EXTRACTED ENTRIES
####

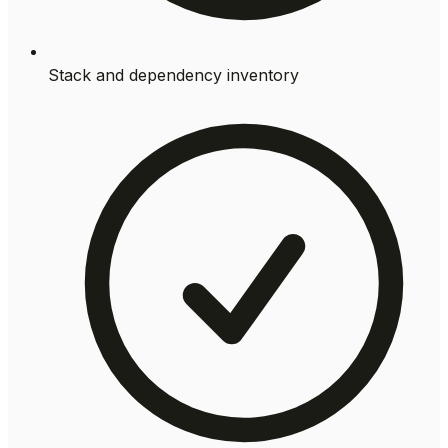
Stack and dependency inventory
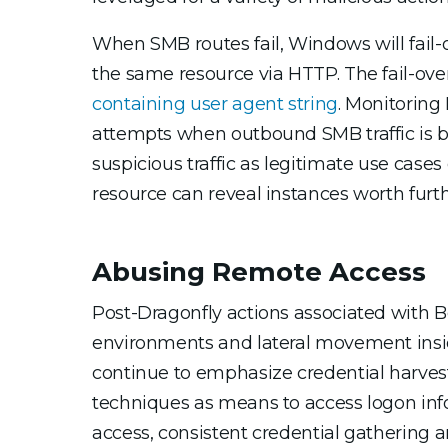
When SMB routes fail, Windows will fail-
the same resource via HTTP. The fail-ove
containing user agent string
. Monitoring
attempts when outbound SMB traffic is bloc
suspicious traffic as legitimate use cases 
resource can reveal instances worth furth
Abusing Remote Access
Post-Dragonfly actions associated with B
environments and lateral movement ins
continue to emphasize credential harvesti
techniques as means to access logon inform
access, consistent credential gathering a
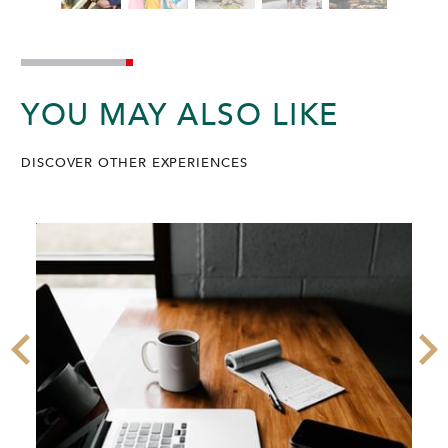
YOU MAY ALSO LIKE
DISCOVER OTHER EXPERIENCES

####

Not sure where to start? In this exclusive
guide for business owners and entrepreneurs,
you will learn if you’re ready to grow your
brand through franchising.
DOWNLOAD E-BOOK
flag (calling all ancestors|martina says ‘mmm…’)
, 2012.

####

TASK DETAILS
Starting from the line with "environments and lateral movement ins" in the records above, repeat each line exactly until you have written the line with "DISCOVER OTHER EXPERIENCES", then stop; drop the pictures.

YOUR SOLUTION
environments and lateral movement ins
continue to emphasize credential harvesti
techniques as means to access logon inform
access, consistent credential gathering a
YOU MAY ALSO LIKE
DISCOVER OTHER EXPERIENCES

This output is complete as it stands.